Australian Greens Disability Rights spokesperson Senator Jordon Steele-John said today Australia’s inaccessible public transport systems were preventing thousands of disabled Australian’s from accessing work and living independently.

“It is no great surprise to me that so many of the train networks in our major urban areas present significant accessibility issues for disabled people, however this is really only the tip of the iceberg,” Senator Steele-John said.

“Often there is only a single lift which, if broken, can leave people with mobility issues stranded on platforms – this has happened to me at Perth Esplanade Train Station trying to get to my office in the CBD a number of times.

“Quite often there is a gap between the train and station, or platform level is higher or lower than the level of the train. These may not be an obstacle for most people but for many disabled Australians they make using public transport unsafe.

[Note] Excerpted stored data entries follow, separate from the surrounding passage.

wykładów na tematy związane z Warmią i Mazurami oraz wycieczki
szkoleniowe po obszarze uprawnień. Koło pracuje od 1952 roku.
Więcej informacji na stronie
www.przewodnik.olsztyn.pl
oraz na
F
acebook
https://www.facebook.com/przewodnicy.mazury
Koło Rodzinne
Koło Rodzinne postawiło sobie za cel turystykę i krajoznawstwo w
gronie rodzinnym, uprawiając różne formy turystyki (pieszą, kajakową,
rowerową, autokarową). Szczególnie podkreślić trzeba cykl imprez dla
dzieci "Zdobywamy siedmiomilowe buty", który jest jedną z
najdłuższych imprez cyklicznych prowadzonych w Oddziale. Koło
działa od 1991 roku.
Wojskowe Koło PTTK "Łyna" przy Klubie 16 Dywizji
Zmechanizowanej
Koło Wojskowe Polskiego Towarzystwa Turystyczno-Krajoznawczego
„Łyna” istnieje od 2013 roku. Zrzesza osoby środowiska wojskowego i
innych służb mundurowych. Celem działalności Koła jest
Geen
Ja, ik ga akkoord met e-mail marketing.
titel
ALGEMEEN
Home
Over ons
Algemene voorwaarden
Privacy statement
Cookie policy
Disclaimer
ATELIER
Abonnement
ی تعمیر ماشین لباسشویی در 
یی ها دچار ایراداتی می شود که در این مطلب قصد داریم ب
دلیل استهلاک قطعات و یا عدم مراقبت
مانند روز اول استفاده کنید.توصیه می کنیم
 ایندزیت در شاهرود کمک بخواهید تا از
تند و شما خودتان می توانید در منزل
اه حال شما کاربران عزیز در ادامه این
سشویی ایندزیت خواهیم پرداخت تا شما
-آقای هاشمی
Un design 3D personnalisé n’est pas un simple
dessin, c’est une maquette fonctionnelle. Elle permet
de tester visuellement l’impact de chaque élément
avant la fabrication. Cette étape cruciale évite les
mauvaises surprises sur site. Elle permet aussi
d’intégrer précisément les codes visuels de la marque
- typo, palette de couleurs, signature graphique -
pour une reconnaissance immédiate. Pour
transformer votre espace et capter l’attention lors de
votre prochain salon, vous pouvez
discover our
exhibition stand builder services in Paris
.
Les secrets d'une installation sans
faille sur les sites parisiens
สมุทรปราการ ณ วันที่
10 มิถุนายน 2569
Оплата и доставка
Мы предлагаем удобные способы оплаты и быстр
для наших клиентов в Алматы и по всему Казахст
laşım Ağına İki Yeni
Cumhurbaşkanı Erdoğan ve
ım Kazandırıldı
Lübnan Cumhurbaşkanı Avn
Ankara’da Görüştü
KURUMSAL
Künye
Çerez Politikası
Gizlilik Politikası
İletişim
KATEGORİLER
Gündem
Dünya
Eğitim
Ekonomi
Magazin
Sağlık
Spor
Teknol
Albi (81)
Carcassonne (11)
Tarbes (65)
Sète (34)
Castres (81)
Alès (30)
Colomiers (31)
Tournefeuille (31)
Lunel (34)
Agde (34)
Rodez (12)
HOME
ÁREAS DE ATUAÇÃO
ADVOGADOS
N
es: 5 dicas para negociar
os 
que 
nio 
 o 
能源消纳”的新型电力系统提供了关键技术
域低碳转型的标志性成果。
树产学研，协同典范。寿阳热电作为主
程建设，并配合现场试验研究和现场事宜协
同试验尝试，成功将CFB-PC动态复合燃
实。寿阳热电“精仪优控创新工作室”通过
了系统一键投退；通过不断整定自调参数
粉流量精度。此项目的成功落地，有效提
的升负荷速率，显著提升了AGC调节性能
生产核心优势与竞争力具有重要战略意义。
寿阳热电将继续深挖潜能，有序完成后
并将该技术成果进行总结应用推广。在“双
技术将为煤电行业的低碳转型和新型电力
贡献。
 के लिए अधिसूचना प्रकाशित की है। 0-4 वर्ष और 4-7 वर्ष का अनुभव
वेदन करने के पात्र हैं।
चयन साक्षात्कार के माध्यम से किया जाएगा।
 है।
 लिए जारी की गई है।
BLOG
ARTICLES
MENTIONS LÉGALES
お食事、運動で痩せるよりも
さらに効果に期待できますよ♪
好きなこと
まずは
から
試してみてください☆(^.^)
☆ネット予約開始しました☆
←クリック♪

“And there are also significant issues with other forms of public transport, such as our bus and tram systems.

“I know in my home state of WA less than 30% of all bus stops are accessible to people with mobility issues, and whilst they are in the process of updating them the process is not expected to be completed until I am 40 years old, in 2034!

“Melbourne has a similar problem with it tram system; because you often have to access the tram from the road, people with mobility issues are completely discriminated against using that form of public transport.

“It's time to talk about disability differently. It's time to build our places and spaces differently, change attitudes and recognise that we are all different and unique.

“Inaccessibility in our built environment is discrimination. I want to see that change as a matter of priority so that disabled Australians can have the same quality of life and the same independence as the rest of us.”